### SHORT EXERCISE
Rewrite the lines below as a Markdown table with the columns "No." and "Entry," numbering each line in order and leaving out any blank lines.

### Stored data
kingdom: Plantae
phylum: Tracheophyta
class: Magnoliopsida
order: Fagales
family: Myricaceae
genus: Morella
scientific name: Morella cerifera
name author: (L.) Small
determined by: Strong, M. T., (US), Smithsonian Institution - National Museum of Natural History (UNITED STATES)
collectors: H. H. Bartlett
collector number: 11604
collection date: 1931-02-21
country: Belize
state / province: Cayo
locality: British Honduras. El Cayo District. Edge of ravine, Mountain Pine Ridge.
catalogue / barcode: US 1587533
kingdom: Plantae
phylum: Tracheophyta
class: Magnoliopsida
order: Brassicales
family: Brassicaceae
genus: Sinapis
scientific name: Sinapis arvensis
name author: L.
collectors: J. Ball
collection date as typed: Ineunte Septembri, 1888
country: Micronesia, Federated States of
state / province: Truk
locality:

### THE RESPONSE
| No. | Entry |
|---|---|
| 1 | kingdom: Plantae |
| 2 | phylum: Tracheophyta |
| 3 | class: Magnoliopsida |
| 4 | order: Fagales |
| 5 | family: Myricaceae |
| 6 | genus: Morella |
| 7 | scientific name: Morella cerifera |
| 8 | name author: (L.) Small |
| 9 | determined by: Strong, M. T., (US), Smithsonian Institution - National Museum of Natural History (UNITED STATES) |
| 10 | collectors: H. H. Bartlett |
| 11 | collector number: 11604 |
| 12 | collection date: 1931-02-21 |
| 13 | country: Belize |
| 14 | state / province: Cayo |
| 15 | locality: British Honduras. El Cayo District. Edge of ravine, Mountain Pine Ridge. |
| 16 | catalogue / barcode: US 1587533 |
| 17 | kingdom: Plantae |
| 18 | phylum: Tracheophyta |
| 19 | class: Magnoliopsida |
| 20 | order: Brassicales |
| 21 | family: Brassicaceae |
| 22 | genus: Sinapis |
| 23 | scientific name: Sinapis arvensis |
| 24 | name author: L. |
| 25 | collectors: J. Ball |
| 26 | collection date as typed: Ineunte Septembri, 1888 |
| 27 | country: Micronesia, Federated States of |
| 28 | state / province: Truk |
| 29 | locality: |